Mr. Lordi: Dafür gibt es schon andere gute Beispiele, dafür gibt es U2 mit Bono und Sting (lacht)! Die sollen das machen. Eine Rockband und besonders eine Rockband mit Masken sollte sich auf den unterhaltenden Aspekt konzentrieren. Und nicht predigen, nicht über Politik oder Religion oder so etwas singen. Wir wollen die Leute unterhalten und ihre Gedanken von schwerwiegenden Dingen ablenken. Dafür ist Rock da, zum Genießen. Wann auch immer man Rock oder Pop mit Politik mischt, ist irgendetwas damit nicht richtig, das ist billig. Wenn ich Musik höre, möchte ich nicht das Gefühl haben, dass man mir doziert. Ich will nicht hören, wie die Welt zerstört wird, das weiß ich eh schon, ich will abgelenkt werden. Ab und zu muss man sein Gehirn auf Neustart bringen.
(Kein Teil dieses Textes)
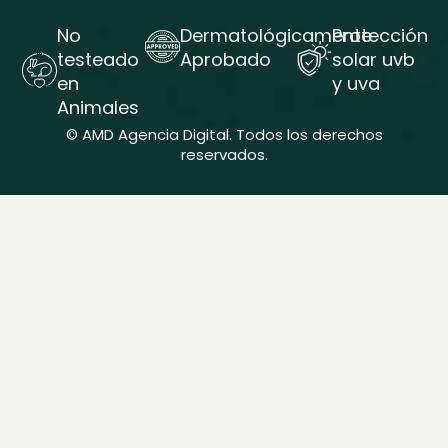
No
Dermatológicamente
Protección
testeado
Aprobado
solar uvb
en
y uva
Animales
©
AMD Agencia Digital
. Todos los derechos
reservados.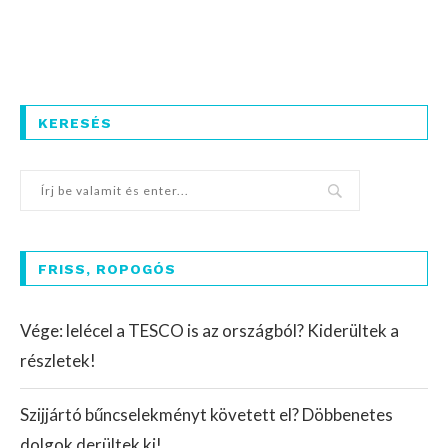
KERESÉS
FRISS, ROPOGÓS
Vége: lelécel a TESCO is az országból? Kiderültek a
részletek!
Szijjártó bűncselekményt követett el? Döbbenetes
dolgok derültek ki!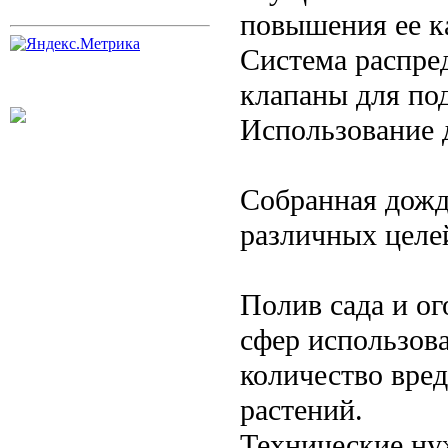
повышения ее к
Система распре
клапаны для по
Использование 
Собранная дожд
различных целе
Полив сада и ог
сфер использов
количество вре
растений.
Технические ну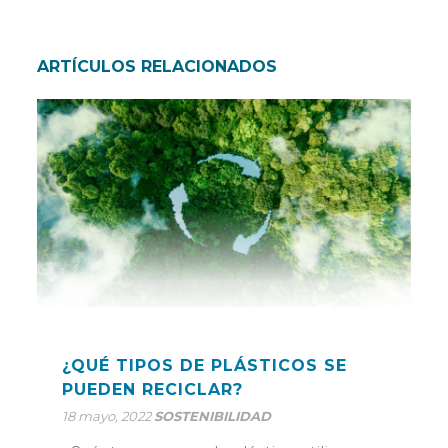
ARTÍCULOS RELACIONADOS
¿QUÉ TIPOS DE PLÁSTICOS SE
PUEDEN RECICLAR?
18 mayo, 2022
SOSTENIBILIDAD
eurovision.de: Nur haben Sie für Ihr neues Album mit dem Produzenten von Metallica zusammengearbeitet. Die Band vereint durchaus unterhaltsam ernste Texte mit Hardrock ...
Mr. Lordi: Schon klar, dazu muss ich sagen, dass es in unseren Texten immer eine zweite Bedeutung gibt. Da muss man zwischen den Zeilen lesen, aber das sind eher persönliche Gedanken. Manchmal webe ich heimlich eine Message ein, die man entweder bemerkt oder eben auch nicht. Aber im Allgemeinen ist das nicht unser Job.
eurovision.de: Sie arbeiten seit Jahren als Illustrator und Maskenbilder - eine Zukunft für Sie, falls Sie es einmal langweilig finden, Musik zu machen?
Mr. Lordi: (Lacht) Ich werde es nie langweilig finden, als Lordi Musik zu machen! Ich bin nicht alt, aber ich bin zu alt, um noch einen anderen Job zu machen. Ich werde Lordi sein bis ins Grab, soviel ist sicher. Warum auch nicht? Ich genieße jede verdammte Sekunde davon.
eurovision.de: Wie finden Sie unsere deutsche ESC-Gewinnerin Lena?
Mr. Lordi: Sie ist wirklich hübsch. Abgefahren, auf eine positive Art sehr lustig. Sie bringt mich zum Lächeln.
eurovision.de: … was wir mit Ihrer Maske nicht sehen können. Wann kriegen wir diese Maske samt Band zu Gesicht?
Mr. Lordi: Wir haben vor Weihnachten sieben oder acht Shows in Deutschland.
eurovision.de: Letzte Frage: Ihr Lieblingssong vom ESC?
Mr. Lordi: Oh, da gibt es ein paar. Ich könnte den leichten Weg gehen und Abba sagen, aber das lasse ich mal. Ich mochte die Isländerin Yohanna mit "Is it true", ihr Song ist mein Favorit. Der Song Contest produziert jedes Jahr Dutzende von Liedern, die danach alle leider in Vergessenheit geraten. Das ist schade.